Het voorgaande leidt tot de slotsom dat [gedaagde] in elk geval het concurrentiebeding heeft overtreden. Salor heeft derhalve belang bij handhaving van dat beding, zodat het gevorderde gebod in zoverre zal worden toegewezen.
4.26.
Ten aanzien van de daarbij gevorderde dwangsom rijst de vraag of deze toewijsbaar is, nu op overtreding van het concurrentiebeding reeds een boete is gesteld. Gelet echter op het feit dat [gedaagde] ondanks die boete het concurrentiebeding heeft overtreden, heeft Salor er belang bij dat thans een dwangsom als (extra) prikkel tot nakoming aan het toe te wijzen gebod op dit punt wordt verbonden. De dwangsom zal redelijkerwijze tot de hierna te vermelden bedragen worden beperkt en zal tevens aan een maximum worden gebonden.

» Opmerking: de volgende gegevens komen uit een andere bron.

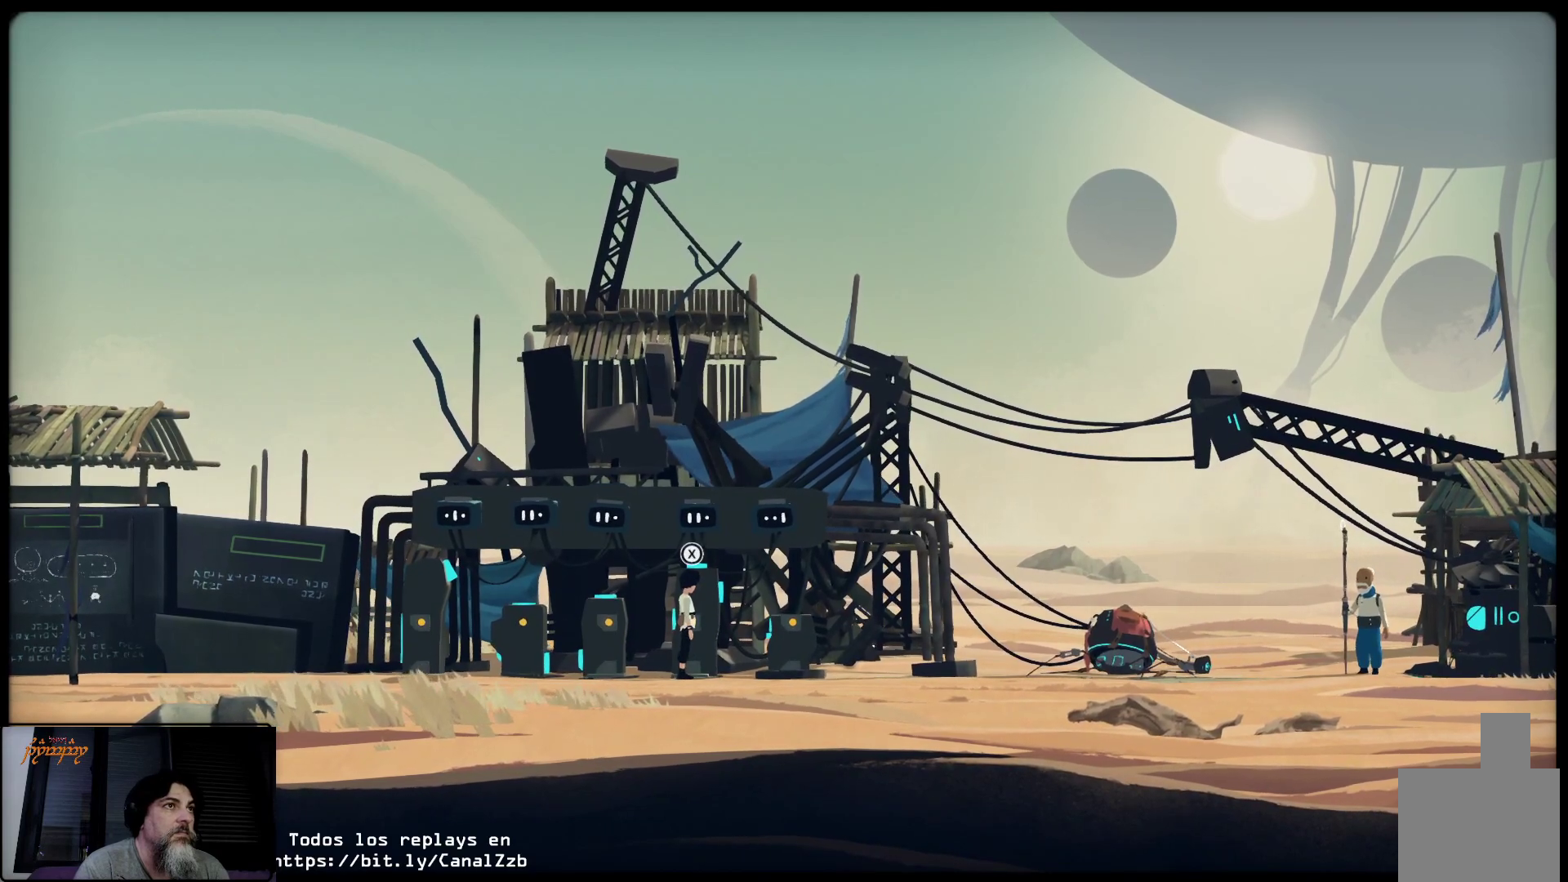
{"buttons": [], "left_stick": "center", "right_stick": "center", "events": [[133, "X", "down"], [283, "X", "up"]]}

Ten aanzien van het gevorderde bedrag voor verbeurde boetes
4.27.
Op dit punt stelt de voorzieningenrechter voorop dat het hier gaat om een voorlopige voorziening. Voor toewijzing van een geldsom als voorlopige voorziening moet het in hoge mate waarschijnlijk zijn dat een gelijkluidende vordering in een te voeren bodemprocedure zal worden toegewezen. Voor het antwoord op de vraag of aan deze eis is voldaan, is het volgende van belang. Ten aanzien van de boetebedragen die zien op het relatiebeding moet de vordering worden afgewezen op de grond dat niet van overtreding van dat beding is gebleken.
4.28.
Gezien de voorgaande overwegingen betreffende de overtreding van het concurrentiebeding is in hoge mate waarschijnlijk te achten dat ook volgens het eventuele oordeel van de bodemrechter de overeengekomen boete is verbeurd, maar welk bedrag de bodemrechter daarvoor zal toewijzen, is thans nog niet duidelijk. [gedaagde] doet immers een beroep op matiging van het verbeurde boetebedrag en dit beroep op matiging kan niet onredelijk worden geacht, gezien alle omstandigheden van het geval, zodat de mogelijkheid bestaat dat de bodemrechter desgevraagd tot matiging van het verbeurde boetebedrag zal overgaan. Of, en zo ja, in hoeverre de bodemrechter dat boetebedrag dan zal matigen, kan thans niet worden ingeschat.
4.29.
Nu hieruit volgt dat niet is voldaan aan de onder 4.27 vermelde eis, zal de vordering op dit punt worden afgewezen
Ten aanzien van de gevorderde buitengerechtelijke kosten
4.30.
De voorzieningenrechter stelt vast dat op dit punt het Besluit vergoeding voor buitengerechtelijke incassokosten (hierna: het Besluit) van toepassing is, nu het verzuim na 1 juli 2012 is ingetreden. Gelet op de aanmaningsbrief van 15 september 2015 heeft Salor voldoende onderbouwd dat buitengerechtelijke incassowerkzaamheden zijn verricht. Nu echter geen geldbedragen worden toegewezen, kan aan de hand van de wettelijke staffel geen tarief voor de buitengerechtelijke werkzaamheden worden bepaald, zodat de vordering op dit punt zal worden afgewezen.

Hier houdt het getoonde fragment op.